Gayatri Spivak pointed out that there was a distinct shift in who one was referring to when they said “the university” after neoliberalization. Before, “the university” referred to the community of scholars, after neoliberalization it exclusively meant the administration.
I’m tempted to say that the university would benefit largely from adopting a decentralized model. For one, course contingency plans would be unencumbered by administrative red tape, making learning methods more flexible. Instead, disciplines can structure courses around the specific learning strategies required of a tried and tested pedagogy.
Furthermore, administrators would largely work to help with coordination as opposed to re-organization and the bureaucratic 3D ping pong that often takes place in that process and which accounts for a lot of the tasks administrators are doing today.

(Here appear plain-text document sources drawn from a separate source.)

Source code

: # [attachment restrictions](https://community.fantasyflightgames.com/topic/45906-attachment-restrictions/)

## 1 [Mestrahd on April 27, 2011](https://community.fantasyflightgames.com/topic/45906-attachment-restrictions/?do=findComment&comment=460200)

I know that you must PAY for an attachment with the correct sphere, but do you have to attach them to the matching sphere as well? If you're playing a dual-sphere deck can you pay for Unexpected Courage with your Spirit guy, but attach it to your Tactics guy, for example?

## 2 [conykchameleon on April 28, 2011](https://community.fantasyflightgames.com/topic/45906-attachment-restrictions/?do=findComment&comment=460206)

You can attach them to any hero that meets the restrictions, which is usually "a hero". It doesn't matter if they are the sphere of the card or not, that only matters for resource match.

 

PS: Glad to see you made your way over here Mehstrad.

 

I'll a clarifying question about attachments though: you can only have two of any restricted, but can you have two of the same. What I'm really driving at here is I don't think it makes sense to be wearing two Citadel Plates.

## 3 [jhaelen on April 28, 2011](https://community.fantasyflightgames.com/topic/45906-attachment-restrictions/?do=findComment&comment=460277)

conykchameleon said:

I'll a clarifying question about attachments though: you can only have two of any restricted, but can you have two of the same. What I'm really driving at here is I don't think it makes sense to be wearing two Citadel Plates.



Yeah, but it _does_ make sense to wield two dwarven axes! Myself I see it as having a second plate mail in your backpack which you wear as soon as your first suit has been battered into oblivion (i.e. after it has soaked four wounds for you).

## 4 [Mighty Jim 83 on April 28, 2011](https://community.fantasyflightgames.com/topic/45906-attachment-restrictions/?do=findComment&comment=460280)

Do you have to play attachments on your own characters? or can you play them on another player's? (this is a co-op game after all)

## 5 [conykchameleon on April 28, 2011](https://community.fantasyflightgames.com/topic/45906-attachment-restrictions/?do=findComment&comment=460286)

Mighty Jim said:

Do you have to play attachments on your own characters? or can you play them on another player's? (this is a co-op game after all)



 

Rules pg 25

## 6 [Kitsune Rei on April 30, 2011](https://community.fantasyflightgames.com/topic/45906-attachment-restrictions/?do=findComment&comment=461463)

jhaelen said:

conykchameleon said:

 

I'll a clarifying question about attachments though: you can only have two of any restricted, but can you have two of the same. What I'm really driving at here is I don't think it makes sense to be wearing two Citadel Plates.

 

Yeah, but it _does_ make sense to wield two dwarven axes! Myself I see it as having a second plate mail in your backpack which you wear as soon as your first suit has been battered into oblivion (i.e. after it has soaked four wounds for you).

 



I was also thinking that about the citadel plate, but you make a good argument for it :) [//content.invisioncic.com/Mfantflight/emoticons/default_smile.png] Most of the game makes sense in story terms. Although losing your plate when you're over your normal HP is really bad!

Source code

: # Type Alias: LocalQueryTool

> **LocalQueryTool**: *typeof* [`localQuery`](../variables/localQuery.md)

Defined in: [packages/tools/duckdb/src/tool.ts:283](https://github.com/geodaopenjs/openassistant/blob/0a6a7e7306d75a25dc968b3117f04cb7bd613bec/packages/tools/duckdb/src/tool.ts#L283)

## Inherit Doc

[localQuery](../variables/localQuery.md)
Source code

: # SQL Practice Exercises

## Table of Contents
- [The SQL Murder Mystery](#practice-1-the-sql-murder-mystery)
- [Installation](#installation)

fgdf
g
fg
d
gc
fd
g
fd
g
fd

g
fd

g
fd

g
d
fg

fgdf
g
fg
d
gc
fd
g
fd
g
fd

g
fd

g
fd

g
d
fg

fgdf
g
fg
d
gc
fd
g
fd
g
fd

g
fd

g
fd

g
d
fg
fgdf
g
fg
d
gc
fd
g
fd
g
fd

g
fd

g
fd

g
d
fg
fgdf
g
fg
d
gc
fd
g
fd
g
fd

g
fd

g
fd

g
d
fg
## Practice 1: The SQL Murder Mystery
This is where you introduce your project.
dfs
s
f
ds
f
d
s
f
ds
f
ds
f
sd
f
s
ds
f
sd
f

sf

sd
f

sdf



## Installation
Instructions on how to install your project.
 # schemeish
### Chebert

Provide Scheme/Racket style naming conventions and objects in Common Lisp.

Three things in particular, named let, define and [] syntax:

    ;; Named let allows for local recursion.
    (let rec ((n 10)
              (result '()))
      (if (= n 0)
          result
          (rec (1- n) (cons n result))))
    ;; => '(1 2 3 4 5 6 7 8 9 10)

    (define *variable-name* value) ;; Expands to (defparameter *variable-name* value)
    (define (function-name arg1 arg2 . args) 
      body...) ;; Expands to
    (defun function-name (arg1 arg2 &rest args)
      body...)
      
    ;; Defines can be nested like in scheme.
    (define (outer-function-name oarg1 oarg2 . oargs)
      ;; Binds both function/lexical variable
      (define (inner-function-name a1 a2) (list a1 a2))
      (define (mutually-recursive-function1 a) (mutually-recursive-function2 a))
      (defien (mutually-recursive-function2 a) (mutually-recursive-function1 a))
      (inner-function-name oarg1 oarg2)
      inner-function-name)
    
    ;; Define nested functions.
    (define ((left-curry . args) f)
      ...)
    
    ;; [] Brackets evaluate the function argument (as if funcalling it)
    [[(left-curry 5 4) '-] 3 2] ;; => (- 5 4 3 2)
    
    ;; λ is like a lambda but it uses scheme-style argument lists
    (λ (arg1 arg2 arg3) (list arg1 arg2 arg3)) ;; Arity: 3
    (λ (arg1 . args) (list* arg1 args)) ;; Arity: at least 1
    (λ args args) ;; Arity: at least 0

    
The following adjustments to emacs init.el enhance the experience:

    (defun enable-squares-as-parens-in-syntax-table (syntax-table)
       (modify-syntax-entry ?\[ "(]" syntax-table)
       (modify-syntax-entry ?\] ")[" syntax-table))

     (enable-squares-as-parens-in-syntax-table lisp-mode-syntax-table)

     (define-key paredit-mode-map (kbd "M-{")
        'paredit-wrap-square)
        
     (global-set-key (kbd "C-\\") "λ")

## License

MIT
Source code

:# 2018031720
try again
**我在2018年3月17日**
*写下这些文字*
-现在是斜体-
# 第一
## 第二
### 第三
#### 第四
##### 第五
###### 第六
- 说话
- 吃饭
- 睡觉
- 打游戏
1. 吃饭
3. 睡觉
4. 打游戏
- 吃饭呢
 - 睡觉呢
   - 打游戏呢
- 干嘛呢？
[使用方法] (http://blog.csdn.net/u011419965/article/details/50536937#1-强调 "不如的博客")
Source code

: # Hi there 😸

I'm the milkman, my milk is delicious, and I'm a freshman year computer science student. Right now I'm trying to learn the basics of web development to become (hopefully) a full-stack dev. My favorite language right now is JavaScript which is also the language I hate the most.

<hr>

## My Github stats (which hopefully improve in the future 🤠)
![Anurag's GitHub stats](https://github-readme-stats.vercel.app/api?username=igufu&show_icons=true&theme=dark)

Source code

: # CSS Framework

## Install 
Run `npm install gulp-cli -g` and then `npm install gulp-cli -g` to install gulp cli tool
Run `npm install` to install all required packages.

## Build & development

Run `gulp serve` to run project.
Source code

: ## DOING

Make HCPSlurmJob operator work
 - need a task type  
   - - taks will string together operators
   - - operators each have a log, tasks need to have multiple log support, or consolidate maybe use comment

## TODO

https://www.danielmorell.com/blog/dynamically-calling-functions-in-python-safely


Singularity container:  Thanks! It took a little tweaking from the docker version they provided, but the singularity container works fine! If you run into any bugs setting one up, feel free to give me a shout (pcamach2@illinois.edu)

There are ancillary benefits to the coordination that a decentralized structure would provide, a lot of which could help the exploitation of TAs. First, it would aid in making “the university” refer to a community of scholars. Special needs could be especially catered to as this model would encourage meeting student’s needs through communication networks. Furthermore, decentralization could abate professors and graduate students having to compete for grants which often creates divides in learning and co-operation, as well as affecting the quality and methods of research in departments as more profitable work tends to get grants.
Not to mention, course requirements won’t be a matter of what year a student technically is but based on their highly specific learning trajectory.
The treatment of TAs is ultimately a symptom of the absolute state of the modern academy. Unfortunately, notions of decentralizing higher education are a pipedream in a market economy and the more immediate issue of TA exploitation is best remedied by their rising wages. However, the broader issue can’t be addressed until the current state of the economy is rethought.
Dr. Susan Tighe, provost and vice president of academics at McMaster claimed the university negotiated in good faith and that they were “disappointed” by the choice of TAs to go ahead with the strike. Tighe, according to a 2020 secretariat document, was making an annual base salary of $300,000 that year.
The McMaster situation is a matter of an out of touch, highly privileged university bureaucracy not playing fair with that substratum of teaching faculty that, in many ways, keep the university lights running.